Feburary 14th, of 2010:
Snowflakes were falling and dancing in the wind. Swirling and twirling the world delectly into a wonderland.
Children were running around in the snow, with chocolate smears on their faces, trying to gather enough snow for a snow man. Some of them with their bright faces turn up towards the heavens with their mouths wide open.
Maybe their first taste of snow.
It was like the inside of some magical snow globe.
Men bustled around town, in such a hurry to buy whatever flowers were left at the supermarket for forgotten lovers and mothers.
The wind that blew and tried to make a popsickle of your nose, was neutralized by all the love in the air.
All the bouquets of flowers. All the boxes of chocolates. All those precious looks exchanged between lovers.
I'm not sure if that's what the world looked like to him that Sunday.
That beautiful Sunday.
Maybe he didn't want to look at the world. Maybe it hurt too badly, as he sat at his kitchen table writing and rewriting letters he'd written before.
He signed them. He licked and sealed them. Maybe he kissed them.
I wonder if he even saw the snow that Sunday as he drove across town. Or maybe he thought the snow fitting for that day.
I wonder if he had tears slipping down his old wrinkled face.
Maybe he was smiling through the tears.
Or what if he was just smiling? Maybe all his tears were dried up.
Like a well gone dry...
There was no trouble finding a parking spot. There was no one there but him.
Reaching over into the passanger seat, he grabbed up that bouquet of roses before stepping out into the snow.
He walked slowly, like old men do.
Did he look around? Did he say a prayer?
Or were his eyes glued to that one place? That one place where all his love was suppose to have stopped.
But never had.
What was it he had vowed?
"Until death do us part..."
Yeah, that was it. That was the hard part.
Death had parted. But love had not stopped. It had never even wavered.
Not for a moment.
Slowly, reverently, the old man lay the roses at the wife's final resting place.
He leaned forward, placing his forehead against the cold stone that held her name. Her date of birth. And the day she had been taken from him.
"A wonderful mother, a treasured wife..."
A treasured wife. No, she had been more than that. She was his life.
The beat of his heart.
Across the street, a young woman watched as her little daughter made snow angels in their front yard. And through the falling snow, she watched as the old man made his way across the cemetery with a bouquet of roses in his weathered hands.
A tear slipped down her cheek as she watched him kneel down at a grave.
She looked down at her own wedding ring and her growing belly. Growing new life inside. A manifestation of the love between her and her husband, the one making funny faces at her through the front window.

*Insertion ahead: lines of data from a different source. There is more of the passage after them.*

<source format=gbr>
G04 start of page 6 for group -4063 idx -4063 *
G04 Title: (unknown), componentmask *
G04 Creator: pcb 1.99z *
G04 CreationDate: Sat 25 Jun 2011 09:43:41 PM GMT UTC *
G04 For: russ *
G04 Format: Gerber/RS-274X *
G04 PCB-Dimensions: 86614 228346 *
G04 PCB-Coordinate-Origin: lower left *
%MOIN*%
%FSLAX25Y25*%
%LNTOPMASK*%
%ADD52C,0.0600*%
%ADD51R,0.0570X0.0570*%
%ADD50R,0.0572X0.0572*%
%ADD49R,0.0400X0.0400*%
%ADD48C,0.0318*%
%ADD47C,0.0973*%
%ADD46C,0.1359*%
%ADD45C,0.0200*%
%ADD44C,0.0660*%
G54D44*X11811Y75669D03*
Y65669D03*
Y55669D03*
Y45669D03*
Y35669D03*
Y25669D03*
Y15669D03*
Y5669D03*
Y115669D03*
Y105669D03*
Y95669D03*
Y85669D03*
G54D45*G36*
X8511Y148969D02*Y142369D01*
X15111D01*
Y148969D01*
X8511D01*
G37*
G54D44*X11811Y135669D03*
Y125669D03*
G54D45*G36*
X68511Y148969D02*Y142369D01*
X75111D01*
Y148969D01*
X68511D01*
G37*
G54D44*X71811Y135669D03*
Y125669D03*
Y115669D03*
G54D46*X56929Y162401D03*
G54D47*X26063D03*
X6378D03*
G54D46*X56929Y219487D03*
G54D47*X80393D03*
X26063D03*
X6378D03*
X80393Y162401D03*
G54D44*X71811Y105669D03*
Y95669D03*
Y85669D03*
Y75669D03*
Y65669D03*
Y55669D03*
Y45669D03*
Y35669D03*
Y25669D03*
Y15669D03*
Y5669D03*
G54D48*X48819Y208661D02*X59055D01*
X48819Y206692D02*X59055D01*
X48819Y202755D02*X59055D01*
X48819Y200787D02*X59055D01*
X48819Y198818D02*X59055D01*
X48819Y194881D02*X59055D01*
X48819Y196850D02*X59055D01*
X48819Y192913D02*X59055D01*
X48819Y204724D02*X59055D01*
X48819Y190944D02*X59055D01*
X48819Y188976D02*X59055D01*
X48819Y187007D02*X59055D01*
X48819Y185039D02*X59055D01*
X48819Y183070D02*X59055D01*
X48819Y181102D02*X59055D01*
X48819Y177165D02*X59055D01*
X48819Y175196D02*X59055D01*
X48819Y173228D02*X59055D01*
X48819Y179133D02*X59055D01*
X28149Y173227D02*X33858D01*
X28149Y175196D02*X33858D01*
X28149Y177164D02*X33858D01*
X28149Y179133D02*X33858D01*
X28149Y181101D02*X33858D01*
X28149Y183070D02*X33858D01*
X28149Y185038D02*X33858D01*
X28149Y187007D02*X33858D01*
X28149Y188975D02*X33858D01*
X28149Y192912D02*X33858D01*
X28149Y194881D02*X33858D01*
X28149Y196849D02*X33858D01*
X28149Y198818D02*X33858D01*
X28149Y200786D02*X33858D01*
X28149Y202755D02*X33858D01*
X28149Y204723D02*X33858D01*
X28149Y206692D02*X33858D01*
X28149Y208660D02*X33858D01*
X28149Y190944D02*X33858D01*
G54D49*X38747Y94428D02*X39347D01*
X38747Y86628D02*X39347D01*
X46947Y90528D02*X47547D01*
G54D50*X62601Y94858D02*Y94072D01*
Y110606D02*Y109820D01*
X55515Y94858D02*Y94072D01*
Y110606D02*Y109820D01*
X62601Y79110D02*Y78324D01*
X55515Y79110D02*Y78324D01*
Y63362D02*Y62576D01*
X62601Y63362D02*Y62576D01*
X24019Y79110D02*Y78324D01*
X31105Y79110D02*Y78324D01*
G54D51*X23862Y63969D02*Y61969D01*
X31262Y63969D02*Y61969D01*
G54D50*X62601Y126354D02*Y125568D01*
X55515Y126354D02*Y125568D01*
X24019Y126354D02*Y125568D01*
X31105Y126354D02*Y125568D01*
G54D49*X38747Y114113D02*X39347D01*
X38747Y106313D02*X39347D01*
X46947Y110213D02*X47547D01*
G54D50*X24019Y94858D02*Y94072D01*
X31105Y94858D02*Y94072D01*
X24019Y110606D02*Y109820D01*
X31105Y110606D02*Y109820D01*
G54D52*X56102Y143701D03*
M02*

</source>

Gigglying and waving back, she posed for him in her huge winter coat over her huge belly.
He winked and blew her a kiss.
As she blew him one in return, she could see her breath float above her hand.
A frozen kiss.
That was the moment when she heard the gun shot.

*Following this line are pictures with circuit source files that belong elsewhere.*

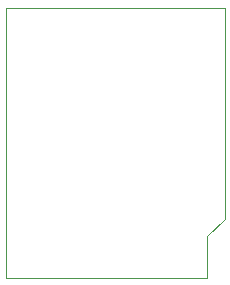
<source format=gbr>
%TF.GenerationSoftware,KiCad,Pcbnew,8.0.8*%
%TF.CreationDate,2025-02-15T05:52:52-08:00*%
%TF.ProjectId,EZ Stepper Line Driver - R2,455a2053-7465-4707-9065-72204c696e65,rev?*%
%TF.SameCoordinates,Original*%
%TF.FileFunction,Profile,NP*%
%FSLAX46Y46*%
G04 Gerber Fmt 4.6, Leading zero omitted, Abs format (unit mm)*
G04 Created by KiCad (PCBNEW 8.0.8) date 2025-02-15 05:52:52*
%MOMM*%
%LPD*%
G01*
G04 APERTURE LIST*
%TA.AperFunction,Profile*%
%ADD10C,0.100000*%
%TD*%
G04 APERTURE END LIST*
D10*
X48980000Y144145000D02*
X48980000Y126285000D01*
X47480000Y124785000D02*
X47480000Y121285000D01*
X48980000Y126285000D02*
X47480000Y124785000D01*
X30480000Y144145000D02*
X48980000Y144145000D01*
X30480000Y121285000D02*
X30480000Y144145000D01*
X47480000Y121285000D02*
X30480000Y121285000D01*
M02*

</source>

Her daughter screamed. She jumped. Her husband appeared at the door.
She turned to peer back over across the road at the cemetery.
Where he had been kneeling just moments before, the old man was now slumped on the ground.
The above is a rough interpretation of what happened on Valentine's day this year in my town.
The children of the old man said that he had been complaining of heart problems but that the doctors had found nothing.
His children said, that he had said the doctors were idiots. There was something wrong with his heart.
It was broken.
The woman, the only eye-witness to the man's suicide, said she would never regard Valentine's Day the same ever again.